O'Hara's timing wasn't as good on Sunday, when cast and crew got together to watch the premiere of The Longest Yard. In fact, the entire Storm contingent was absent.
"We had a game," Wiren said.
Ex-Storm lineman sues Predators
TAMPA - Former Storm lineman Rasheid Simmons filed a civil lawsuit against the Orlando Predators for injuries he suffered during a scrimmage Jan. 22 at the St. Pete Times Forum.
Simmons, who suffered a career-ending neck injury and is undergoing physical therapy in New Jersey, according to the lawsuit filed Thursday in Hillsborough County, seeks more than $15,000 in damages.
The injury occurred after players exchanged shoves during pass-rushing drills before the scrimmage, the lawsuit states. Simmons, who was not involved in the drill and had his helmet in his hands, collided headfirst with another player who was wearing a helmet after Orlando's Justin Cleveland shoved him.
Simmons fell to the ground, where the Predators' Patrick Scott jumped on top of him and punched him in the face, rendering Simmons unconscious and completely paralyzed about 10 minutes.
Simmons was strapped to a spine board and taken to Tampa General Hospital, where a CT scan revealed a herniated disc in his neck. Despite surgery to remove the disc and fuse two of the vertebrae in Simmons' neck, he no longer can play football and is unable to perform other normal physical activities, according to the lawsuit.

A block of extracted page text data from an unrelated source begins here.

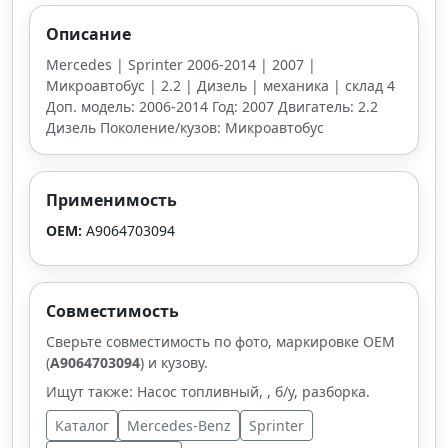
Описание
Mercedes | Sprinter 2006-2014 | 2007 |
Микроавтобус | 2.2 | Дизель | механика | склад 4
Доп. модель: 2006-2014 Год: 2007 Двигатель: 2.2
Дизель Поколение/кузов: Микроавтобус
Применимость
OEM:
A9064703094
Совместимость
Сверьте совместимость по фото, маркировке OEM
(
A9064703094
) и кузову.
Ищут также: Насос топливный, , б/у, разборка.
Каталог
Mercedes-Benz
Sprinter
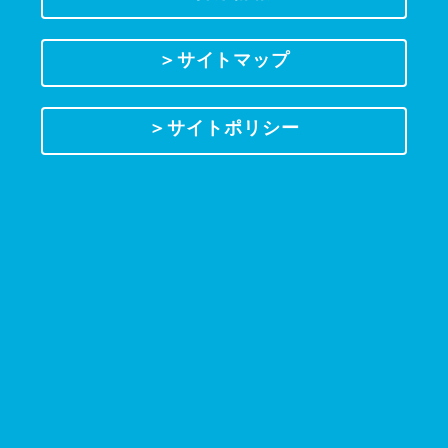
＞サイトマップ
＞サイトポリシー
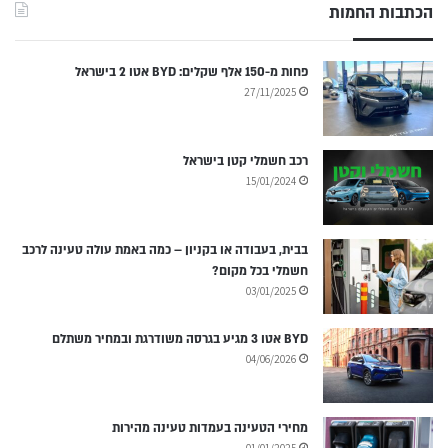
הכתבות החמות
פחות מ-150 אלף שקלים: BYD אטו 2 בישראל
27/11/2025
רכב חשמלי קטן בישראל
15/01/2024
בבית, בעבודה או בקניון – כמה באמת עולה טעינה לרכב
חשמלי בכל מקום?
03/01/2025
BYD אטו 3 מגיע בגרסה משודרגת ובמחיר משתלם
04/06/2026
מחירי הטעינה בעמדות טעינה מהירות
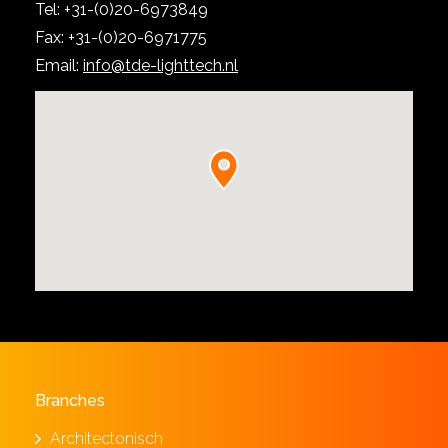
Tel: +31-(0)20-6973849
Fax: +31-(0)20-6971775
Email:
info@tde-lighttech.nl
Branches
Architectonisch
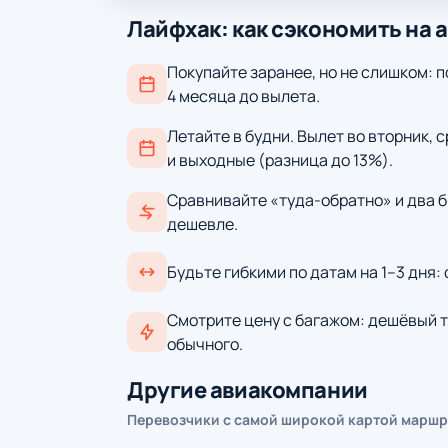
Лайфхак: как сэкономить на 
Покупайте заранее, но не слишком: п
4 месяца до вылета.
Летайте в будни. Вылет во вторник, 
и выходные (разница до 13%).
Сравнивайте «туда-обратно» и два б
дешевле.
Будьте гибкими по датам на 1–3 дня:
Смотрите цену с багажом: дешёвый т
обычного.
Другие авиакомпании
Перевозчики с самой широкой картой маршр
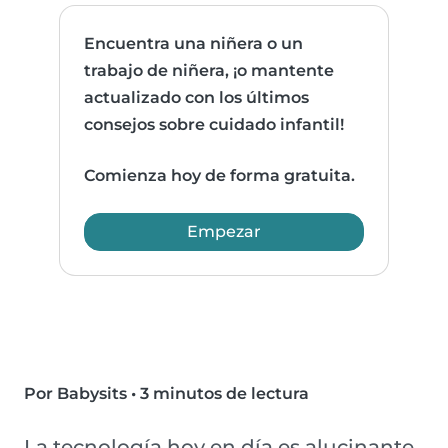
Encuentra una niñera o un
trabajo de niñera, ¡o mantente
actualizado con los últimos
consejos sobre cuidado infantil!
Comienza hoy de forma gratuita.
Empezar
Por Babysits
•
3 minutos de lectura
La tecnología hoy en día es alucinante.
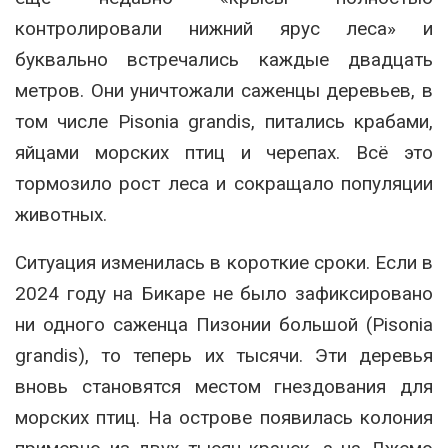
контролировали нижний ярус леса» и
буквально встречались каждые двадцать
метров. Они уничтожали саженцы деревьев, в
том числе Pisonia grandis, питались крабами,
яйцами морских птиц и черепах. Всё это
тормозило рост леса и сокращало популяции
животных.
Ситуация изменилась в короткие сроки. Если в
2024 году на Бикаре не было зафиксировано
ни одного саженца Пизонии большой (Pisonia
grandis), то теперь их тысячи. Эти деревья
вновь становятся местом гнездования для
морских птиц. На острове появилась колония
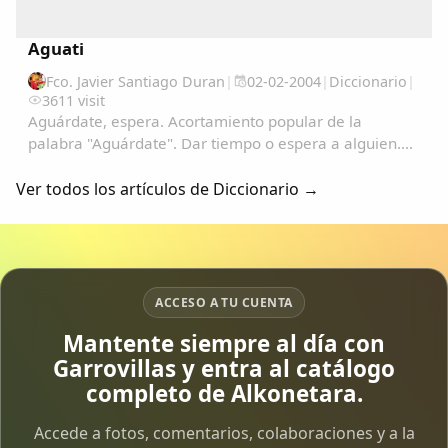
Aguati
Fco. Javier Santiago Duran
|
02-02-2004
|
Diccionario
|
3611 visit
Aguárdate, espera. Acortamiento popular de la
palabra "Aguárdate". Dar tiempo o espera a alguien....
Ver todos los artículos de Diccionario →
ACCESO A TU CUENTA
Mantente siempre al día con
Garrovillas y entra al catálogo
completo de Alkonetara.
Accede a fotos, comentarios, colaboraciones y a la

The Predators released Scott the day after the scrimmage. The Storm cut Simmons a day later. Cleveland continues to play for Orlando.
SKILLS COMPETITION: Storm QB Shane Stafford will compete in the ArenaBattle Celebrity Skills Challenge June 10 at Orleans Arena in Las Vegas. Former Heisman Trophy runnerup Michael Bishop and ex-Buc quarterback Joe Hamilton are among 12 other Arena players committed to the event, part of the festivities leading up to the ArenaBowl on June 12.
DEATH AN ACCIDENT: Los Angeles lineman Al Lucas' death from blunt force trauma to his spinal cord during a game has been ruled an accident by the Los Angeles County coroner's office. He died at 26 on April 10 after trying to tackle a New York Dragons kick returner. Lucas was a coach with his alma mater, Northeast High School in Macon, Ga.
Information from other news organizations was used in the report.